If these elites were to open their eyes, they may discover that people who live in small towns have exactly the same values as those who live in larger cities and suburbs. American values are the same regardless of where you live. The difference is they are perhaps taken to heart in a more fundamental way in small towns than in places that boast large populations and cultural diversity. Patriotism seems more heartfelt and genuine in rural parts of the country, more a regular part of life than in urban or suburban America.
Perhaps because showing one’s patriotism has been equated with having an “unsophisticated” attitude — a lack of world weariness and cynicism that the smart set personifies — the elites accuse those of us in flyover country of possessing a dullard’s sense of how the world really works.
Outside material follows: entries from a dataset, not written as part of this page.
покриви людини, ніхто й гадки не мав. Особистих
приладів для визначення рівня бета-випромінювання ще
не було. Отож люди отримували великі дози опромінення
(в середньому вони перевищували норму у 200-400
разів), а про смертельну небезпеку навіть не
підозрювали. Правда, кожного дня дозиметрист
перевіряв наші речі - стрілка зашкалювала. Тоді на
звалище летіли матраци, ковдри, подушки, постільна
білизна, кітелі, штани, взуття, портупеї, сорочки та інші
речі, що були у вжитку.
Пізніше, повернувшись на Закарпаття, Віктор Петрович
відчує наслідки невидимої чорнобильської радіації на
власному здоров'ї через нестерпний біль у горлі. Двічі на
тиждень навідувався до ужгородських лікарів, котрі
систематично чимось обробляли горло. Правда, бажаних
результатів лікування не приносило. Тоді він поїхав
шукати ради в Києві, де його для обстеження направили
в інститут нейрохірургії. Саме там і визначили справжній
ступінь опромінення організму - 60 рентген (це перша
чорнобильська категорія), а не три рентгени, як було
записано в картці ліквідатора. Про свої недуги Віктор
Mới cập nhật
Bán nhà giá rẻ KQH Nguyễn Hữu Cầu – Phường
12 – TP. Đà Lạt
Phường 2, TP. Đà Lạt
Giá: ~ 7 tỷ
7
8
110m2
In this context, patriotic feelings and gestures are worse than futile, they are dangerous. Outward manifestations of patriotism come perilously close to upsetting the cosmopolitan self-image held by Americans not vouchsafed the blessing of living in a more pastoral setting. Such rash displays of emotion where America is concerned are contrasted with the blasé, more refined attitudes of our betters, who appreciate the splendid opportunity to feel smugly superior to the rubes who show reverence to the flag rather than dream of burning it.
But the biggest difference between city and country has to be that in rural America, the word “community” holds real meaning, far beyond the political meaning of the term that becomes a poor substitute in big cities. Small-town folk may be wary of outsiders and seem a little taciturn to strangers. But they would give the shirt off their back to their neighbor if they needed it. Yes, they may be insular and uninterested in what is happening outside of their immediate circle of friends and family. World affairs may bore them. National affairs may be something that one pays attention to every four years.
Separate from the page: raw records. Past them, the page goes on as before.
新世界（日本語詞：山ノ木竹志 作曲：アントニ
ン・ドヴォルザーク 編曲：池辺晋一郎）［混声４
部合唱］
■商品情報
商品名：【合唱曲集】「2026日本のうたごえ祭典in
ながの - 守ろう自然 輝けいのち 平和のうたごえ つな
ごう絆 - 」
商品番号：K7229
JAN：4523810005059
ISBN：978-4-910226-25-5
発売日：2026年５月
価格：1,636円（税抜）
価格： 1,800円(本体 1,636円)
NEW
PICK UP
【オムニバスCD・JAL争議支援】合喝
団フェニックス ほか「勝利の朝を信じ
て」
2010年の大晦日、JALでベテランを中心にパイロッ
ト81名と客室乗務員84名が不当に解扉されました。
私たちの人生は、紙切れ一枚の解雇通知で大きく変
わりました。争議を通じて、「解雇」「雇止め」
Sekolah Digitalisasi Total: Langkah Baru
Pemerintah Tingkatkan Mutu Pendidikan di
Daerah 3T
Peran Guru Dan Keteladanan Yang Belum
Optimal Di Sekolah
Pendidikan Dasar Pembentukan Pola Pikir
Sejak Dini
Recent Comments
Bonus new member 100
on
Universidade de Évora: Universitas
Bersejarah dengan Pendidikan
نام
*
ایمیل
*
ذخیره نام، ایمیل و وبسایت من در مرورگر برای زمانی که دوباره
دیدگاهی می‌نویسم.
But when it comes to “community,” rural America personify how Russell Kirk described the concept:
Although Americans have been attached strongly to privacy and private rights, they also have been a people conspicuous for a successful spirit of community. In a genuine community, the decisions most directly affecting the lives of citizens are made locally and voluntarily. Some of these functions are carried out by local political bodies, others by private associations: so long as they are kept local, and are marked by the general agreement of those affected, they constitute healthy community.
Faith — in God and each other — and an abiding sense of togetherness that manifests itself in the way this “voluntary community” leans on each other in good times and bad is what defines small-town America. No community organizers needed here. They do all their organizing through their local church, or volunteer fire department, or lodge, or other association to which they choose to belong.